LIVROS E BICHOS

Este é o blog da Tércia Montenegro, dedicado preferencialmente a livros e bichos - mas o internauta munido de paciência também encontrará outros assuntos.

terça-feira, 7 de dezembro de 2010

Ficar e partir

Texto do amigo, poeta e viajante Henrique Beltrão:

De mãos bem dadas, as almas são aladas. Falar de encontros e despedidas, chegando de Paris, onde ficou meu filho, e aportando em Nantes, nos braços da amada, me faz esboçar estas linhas e entrelinhas pensando em histórias irmanadas com a minha, vividas pelos leitores e leitoras – de poesia, de cartas, de relatos de viagem...


O homem habita a Terra prosaicamente e poeticamente ao mesmo tempo, diz Edgar Morin. E enquanto ela cumpre seu trajeto imerso no Universo, tanta gente de passagem! Viagem e viajante compõem a mesma paisagem: o viajante é a sua viagem. Sinto saudades do Brasil, das minhas amigas e dos meus amigos. A saudade é uma esperança pelo avesso. A saudade é a gente continuando, uns nos outros. Ela faz samba, faz versos, faz romance a cada novo abraço ou despedida. Cada encontro tem um grão de partida. Cada partida é grávida de reencontro.


Não na praia, mas em alto-mar, em noite de tempestade, se conhecem o mestre de jangada e os pescadores que vão com ele. Na beira da espuma, tanta espera a cada onda que vai e vem, tanta modinha cantada, chamando pelo seu bem. O amor entre as pessoas faz curvas no tempo e no espaço: gente que se ama, amigos e amigas têm entre si carinho impalpável e silêncios musicais; onde quer que estejam, permanecem juntos.


Tão longe estando, em meio a um outono gelado, me alcança a presença da minha gente ensolarada, em um convite para escrever, em um telefonema inesperado, em uma mensagem tão terna na tela do computador... Não estando ao alcance dos seus braços, resta-me o que desde sempre me resta, o fio das linhas com que componho minha breve passagem neste mundão que nos abraça.


Ah, refúgio meu, reino da Palavra, terra atemporal, momento sem lugar, aqui e agora sou todo teu. Fazei de mim o instrumento de vossa melodia que desafia os dias... E no momento mesmo em que a noite me açoite, onde houver silêncio que eu leve um grão de Poesia, magrinha talvez, alivia essa agonia sem perdão – de se saber de passagem na imensidão.

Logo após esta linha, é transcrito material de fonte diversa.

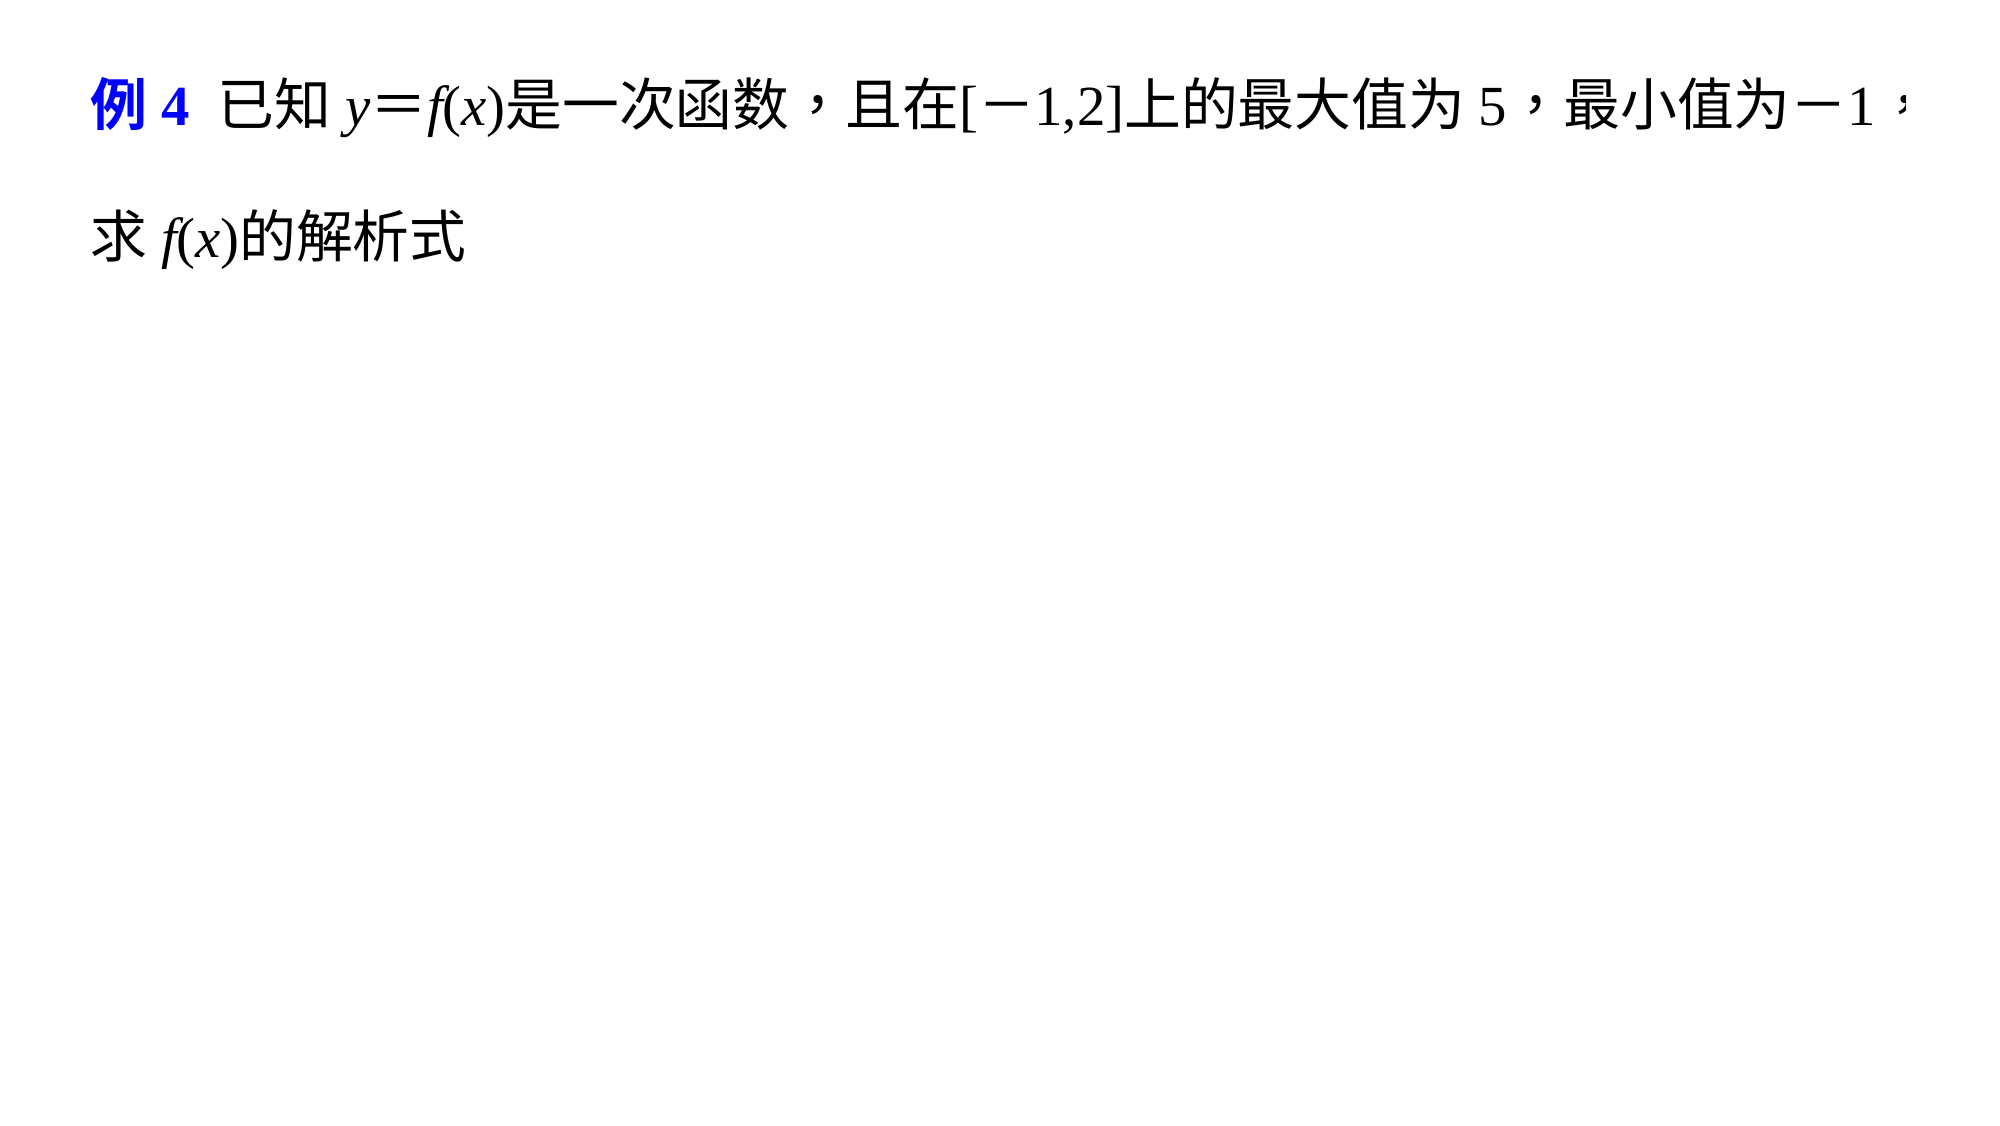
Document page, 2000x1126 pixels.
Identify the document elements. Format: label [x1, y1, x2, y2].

Foi-se com o tempo a lucidez de minha sanfoneira e pianista, grávida de mim um dia; foi-se com o tempo a visão de meu mestre poliglota, senhor dos genes de mim que já havia; foi-se a música com que ela me animava, foi-se a leitura com que ele me acalentava; foi-se tudo com a foice do pêndulo que oscila e garimpa a ilusão que vacila frente à incógnita adiante...

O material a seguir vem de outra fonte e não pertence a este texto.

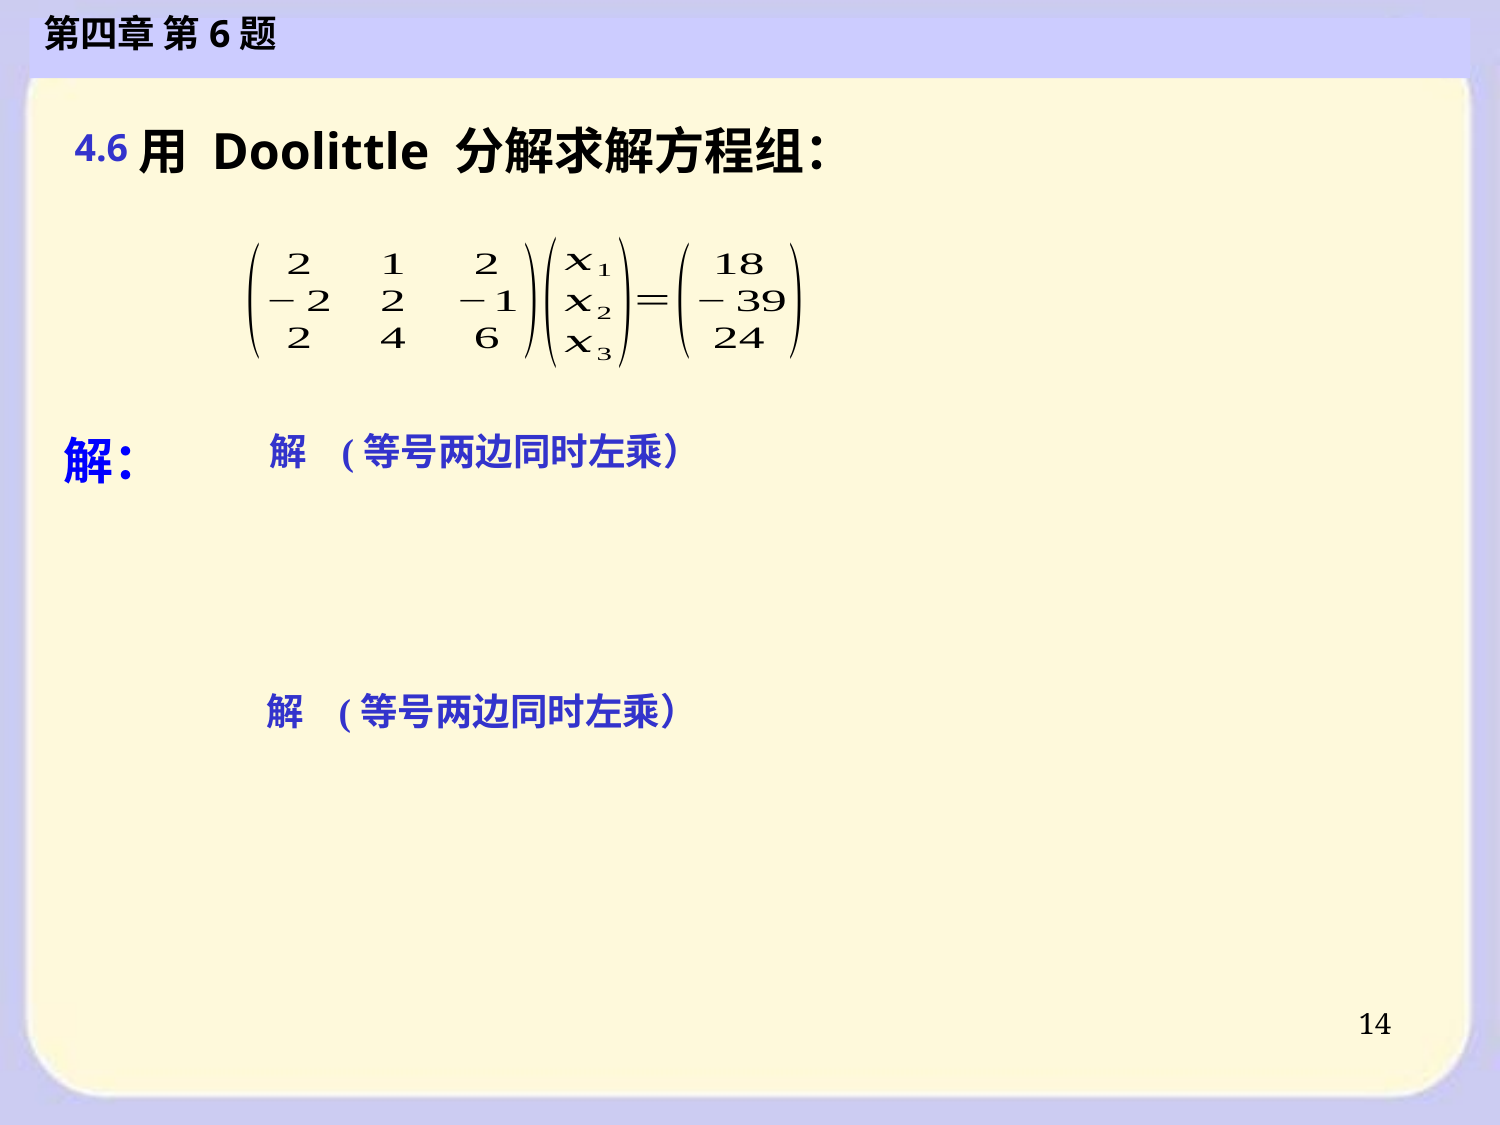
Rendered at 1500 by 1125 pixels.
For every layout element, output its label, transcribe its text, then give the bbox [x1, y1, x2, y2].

text_box 用 Doolittle 分解求解方程组： [123, 112, 870, 188]
text_box 解： [49, 392, 181, 488]
picture [0, 0, 1500, 1125]
slide_number 14 [1352, 1011, 1395, 1125]
text_box [29, 17, 1471, 79]
text_box 第四章 第6题 [41, 8, 667, 56]
text_box 4.6 [59, 116, 144, 177]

E assim contemplo os mapas e o calendário, a ampulheta e o metrônomo em coro a reger a fluidez sem fim em que escoo e ecoo meus versos avessos à sombra, vermelhos e tão simples, mas amigos da luz. Não serei eu um intruso de passagem, nas tripas do tempo plantado, teimando em continuar nas parcas linhas que o passado abrigou, que o presente acolhe e o futuro adivinha? Mas não sou o único – estou em boa companhia, a cada abraço ou aceno nosso, plenos de poesia – a poesia dos encontros e despedidas.


Nada pedir, nada esperar – tudo acolher, agradecer e passar. Sabedoria intangível, dirão vocês, eu sei, eu pressinto. Eu sinto que estas poucas sílabas são sinos a soar sem ciência do que será. Queiram me perdoar, eu preciso de falar. São as palavras meu abrigo; são vocês, leitores amigos, os destinatários destas correspondências que hão de se apagar, contudo a ecoar, a ecoar, a ecoar...



HENRIQUE BELTRÃO é poeta, radialista, professor da UFC. Autor de Vermelho e Simples; produtor e apresentador do Sem Fronteiras: Plural pela Paz e do Todos os Sentidos – Rádio Universitária FM.